Baricitinib- a long term treatment option for moderate to severe atopic dermatitis
According to recent research, investigators from the Department of Dermatology, George Washington University School of Medicine, Washington, DC have revealed that baricitinib, 4 and 2 mg, demonstrated sustained long-term efficacy in patients with moderate to severe atopic dermatitis.
The study is published in the JAMA Dermatology.
Baricitinib, an oral selective Janus kinase inhibitor, improved the clinical signs and symptoms of moderate to severe atopic dermatitis in the 16-week, phase 3 monotherapy studies, BREEZE-AD1 and BREEZE-AD2. Long-term efficacy has not yet been examined.
Therefore, Jonathan I. Silverberg and colleagues carried out the present study with the objective to evaluate the long-term (68-week) efficacy of baricitinib in adults with moderate to severe atopic dermatitis who were treatment responders or partial responders in BREEZE-AD1 and BREEZE-AD2.
Patients completing BREEZE-AD1/BREEZE-AD2 entered the ongoing, multicenter, double-blind, long-term extension study BREEZE-AD3. Responders and partial responders (patients achieving validated Investigator Global Assessment for Atopic Dermatitis [vIGA-AD] score of 0 or 1 [0,1], or 2) at BREEZE-AD1/BREEZE-AD2 completion remained on originally assigned treatment for 52 weeks (68 total weeks of continuous therapy).
The primary end point was the proportion of patients achieving a vIGA-AD score of 0,1 at weeks 16, 36, and 52 of BREEZE-AD3. Secondary end points included the proportion of patients achieving 75% or more improvement in the Eczema Area and Severity Index [EASI75] score and 4-point or more improvement in the itch numeric rating scale (NRS), using originating study baseline data.
Itch data were collected during the first 16 weeks in BREEZE-AD3. The last originating study visit was the first BREEZE-AD3 visit; therefore, data are presented for continuous weeks of therapy, including the 16-week originating study period.
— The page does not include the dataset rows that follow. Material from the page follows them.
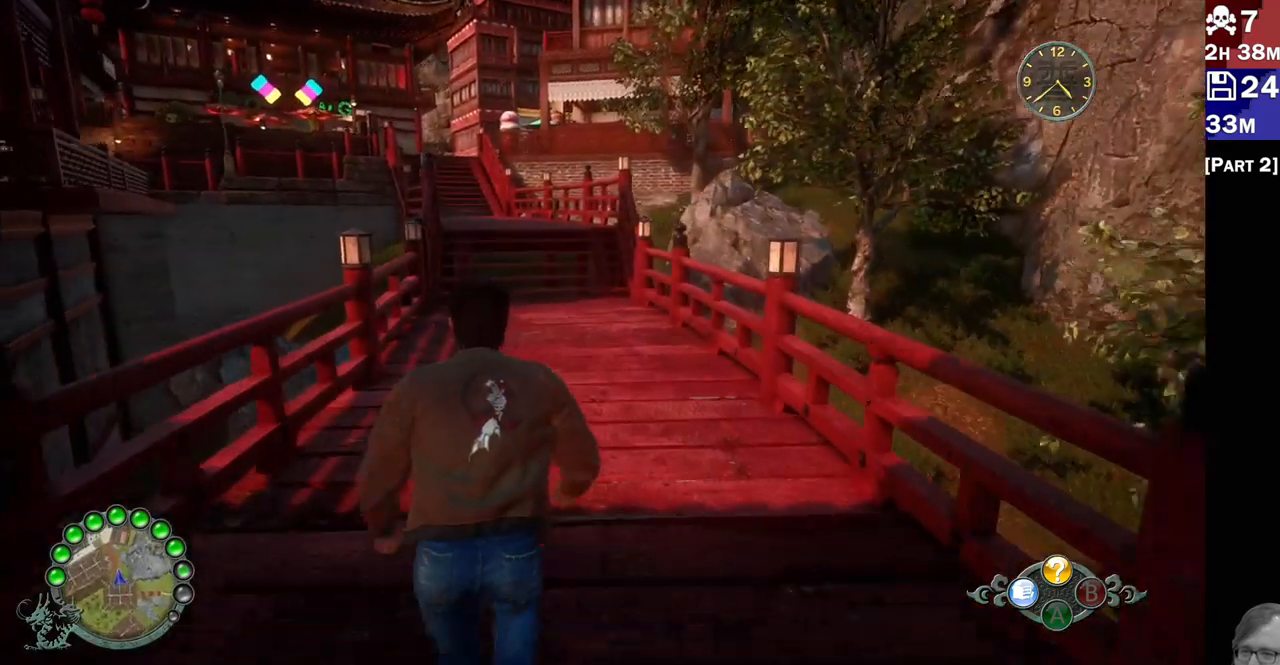
{"buttons": ["R2"], "left_stick": "up", "right_stick": "center", "events": [[283, "right_stick", "left"], [450, "right_stick", "center"]]}
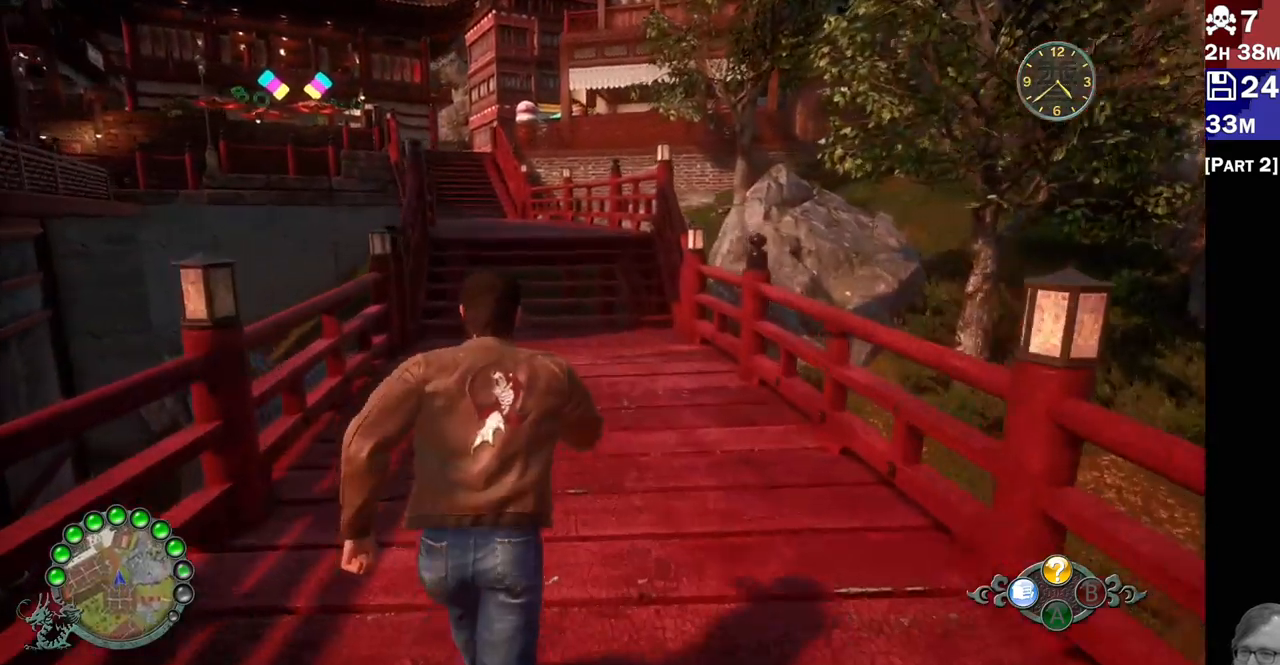
{"buttons": ["R2"], "left_stick": "up", "right_stick": "left", "events": [[133, "right_stick", "left"]]}
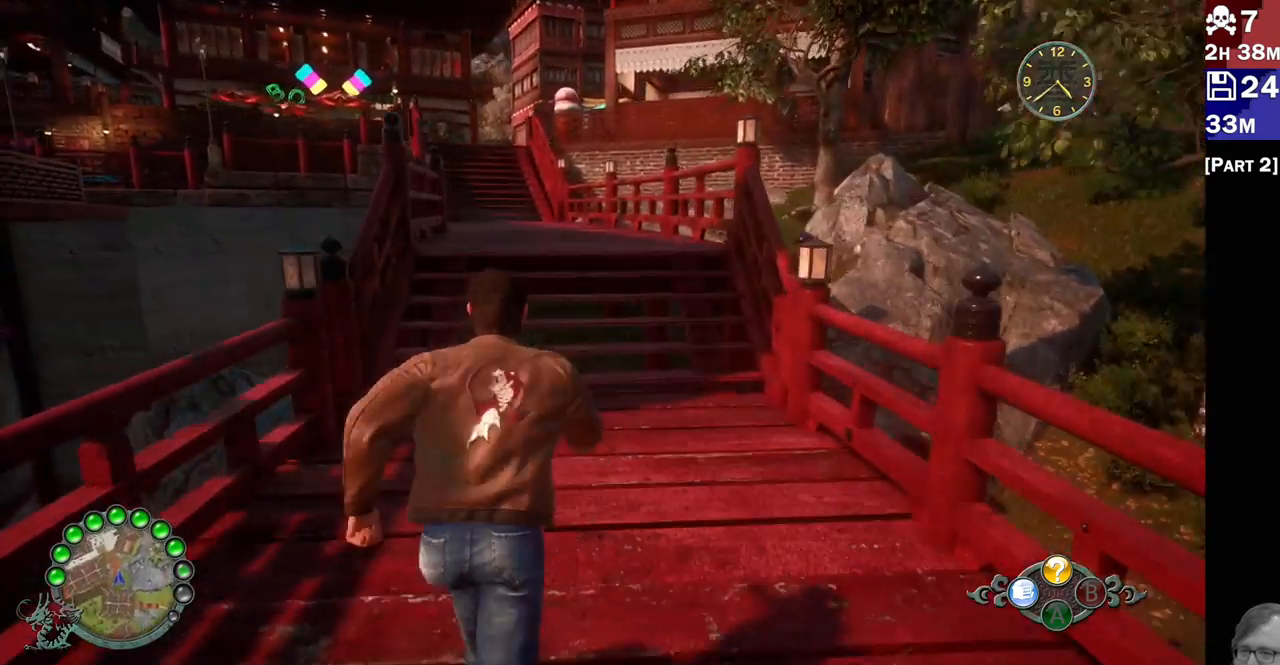
{"buttons": ["R2"], "left_stick": "up", "right_stick": "left", "events": []}
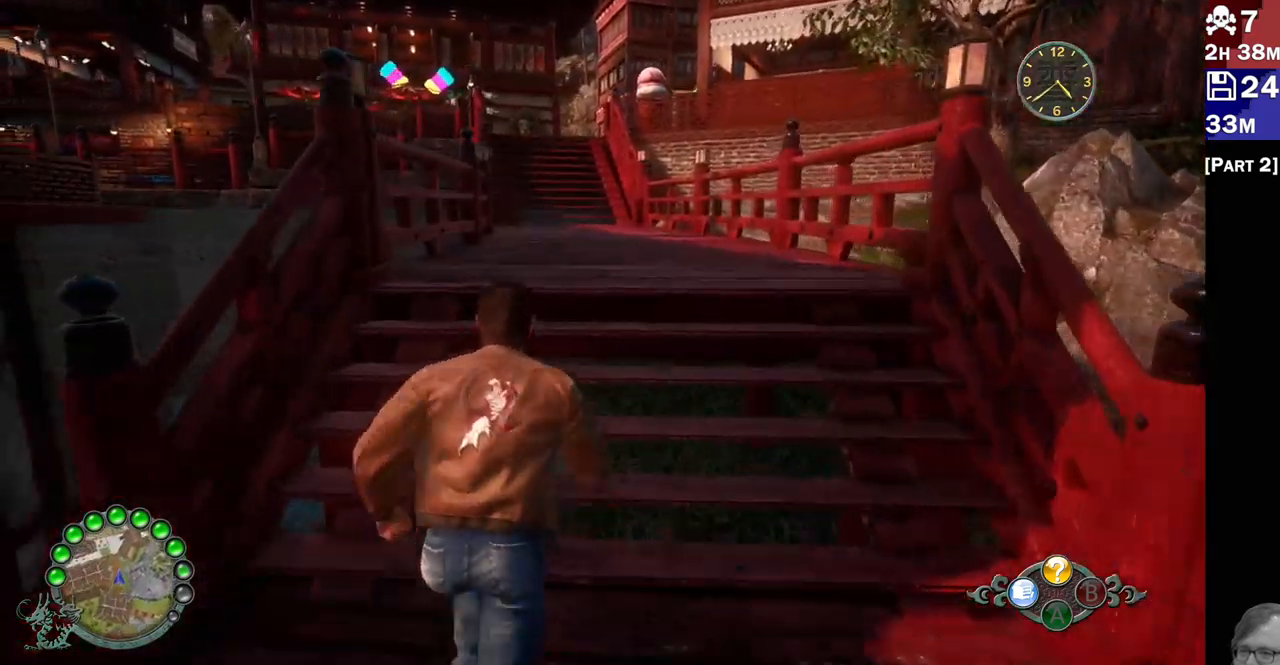
{"buttons": ["R2"], "left_stick": "up-right", "right_stick": "left", "events": [[500, "left_stick", "up-right"]]}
Missing data were imputed by last observation carried forward. Modified intention-to-treat analysis was used.
The following results were observed-
- Of the responder/partial responder population, the proportion of patients treated with baricitinib, 4 mg (n = 70) (mean [SD] age, 36.7 [15.5] years; 42 [60%] were men), achieving vIGA-AD (0,1) at week 16 was 45.7% (BREEZE-AD3 baseline) and, at week 68, 47.1%.
- Improvement of 75% or more in the EASI score was 70.0% at week 16 and 55.7% at week 68.
- The proportion of patients achieving an itch NRS improvement greater than or equal to 4 points at week 16 was 52.5% and, at week 32, 45.9%.
- Of the responder/partial responder population, the proportion of patients treated with baricitinib, 2 mg (n = 54) (mean [SD] age, 32.8 [12.7] years; 28 [51.9%] were men), achieving vIGA-AD (0,1) at week 16 was 46.3% and, at week 68, 59.3%.
- Improvement in the EASI75 score was 74.1% at week 16 and 81.5% at week 68.
- The proportion of patients achieving an itch NRS improvement greater than or equal to 4 points at week 16 was 44.2% and, at week 32, 39.5%.
Hence, it was concluded that "in this long-term double-blind extension study of 2 randomized clinical trials, baricitinib, 4 and 2 mg, demonstrated sustained long-term efficacy in patients with moderate to severe atopic dermatitis."